Brownian motion under intermittent harmonic potentials

TL;DR

This paper analyzes how an intermittently switching harmonic potential affects Brownian motion, revealing stationary states, relaxation times, and an optimal switching rate for target search efficiency, with implications for experimental verification.

Contribution

It provides exact solutions for the non-equilibrium stationary states and first passage times of Brownian particles under stochastic potential switching, extending understanding of stochastic resetting models.

Findings

Stationary solutions exist in all parameter regimes.

Optimal switching rate minimizes mean first passage time.

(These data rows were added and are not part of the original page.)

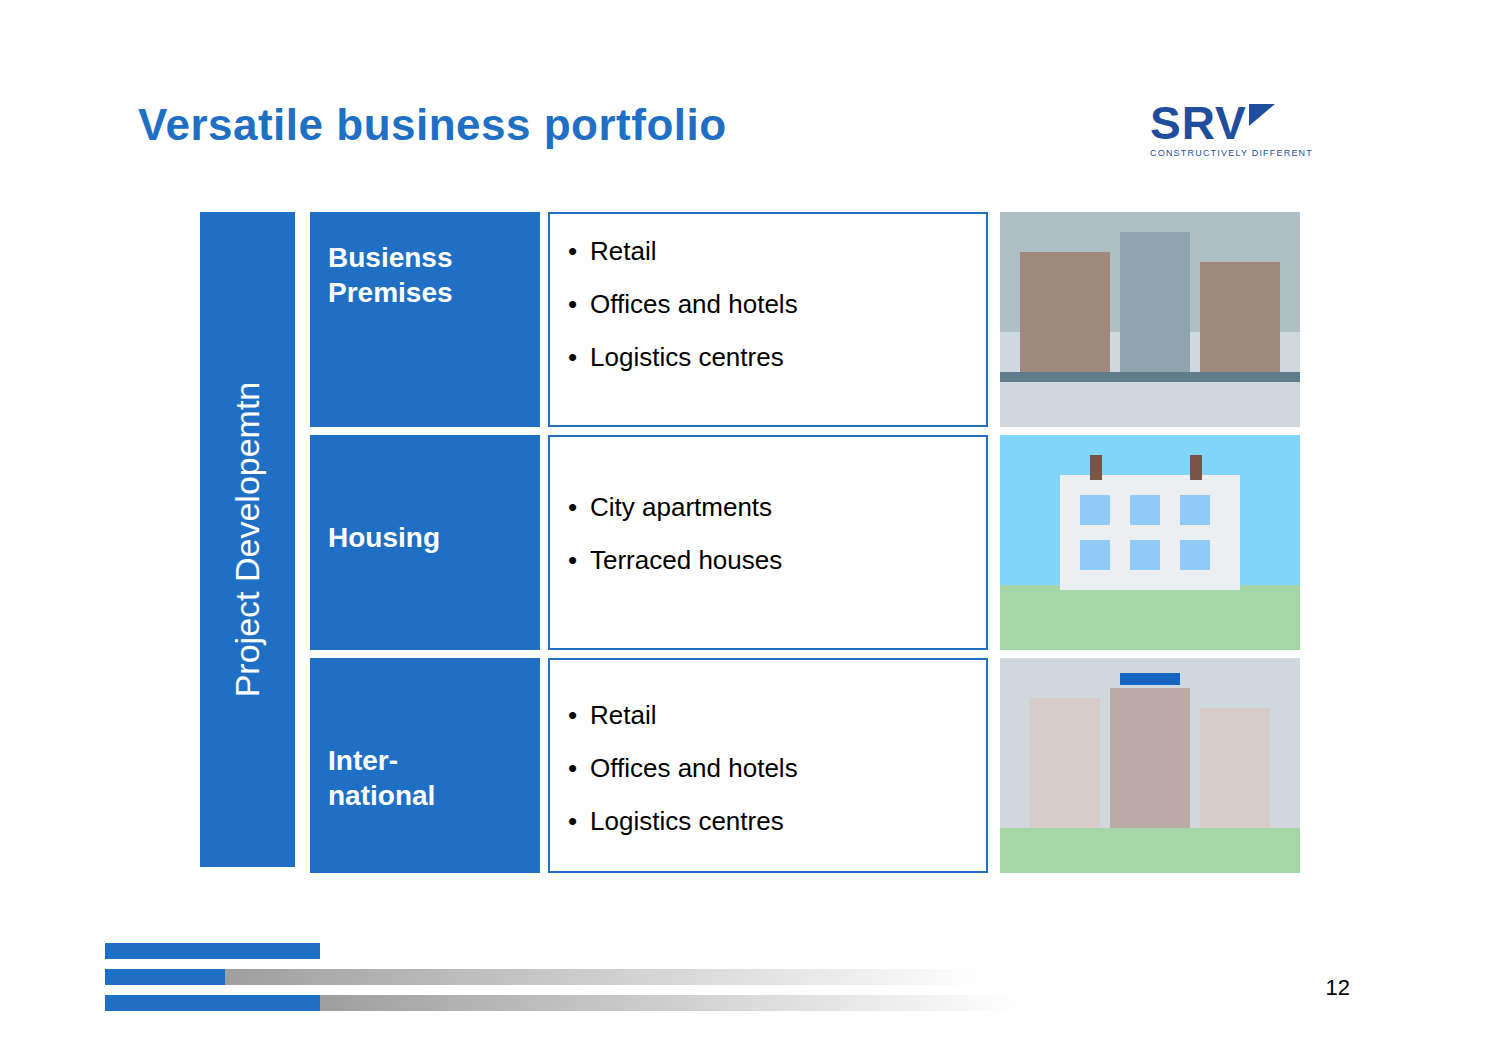Versatile business portfolio
SRV
CONSTRUCTIVELY DIFFERENT
Project Developemtn
Busienss
Premises
Retail
Offices and hotels
Logistics centres
Housing
City apartments
Terraced houses
Inter-
national
Retail
Offices and hotels
Logistics centres
12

MFPT reaches a finite value at high switching rates.

Abstract

We study the effects of an intermittent harmonic potential of strength $\mu = \mu_0 \nu$ -- that switches on and off stochastically at a constant rate $\gamma$, on an overdamped Brownian particle with damping coefficient $\nu$. This can be thought of as a realistic model for realisation of stochastic resetting. We show that this dynamics admits a stationary solution in all parameter regimes and compute the full time dependent variance for the position distribution and find the characteristic relaxation time. We find the exact non-equilibrium stationary state distributions in the limits -- (i) $\gamma\ll\mu_0 $ which shows a non-trivial distribution, in addition as $\mu_0\to\infty$, we get back the result for resetting with refractory period; (ii) $\gamma\gg\mu_0$ where the particle relaxes to a Boltzmann distribution of an Ornstein-Uhlenbeck process with half the strength of the original potential and (iii) intermediate $\gamma=2n\mu_0$ for $n=1, 2$. The mean first passage time (MFPT) to find a target exhibits an optimisation with the switching rate, however unlike instantaneous resetting the MFPT does not diverge but reaches a stationary value at large rates. MFPT also shows similar behavior with respect to the potential strength. Our results can be verified in experiments on colloids using optical tweezers.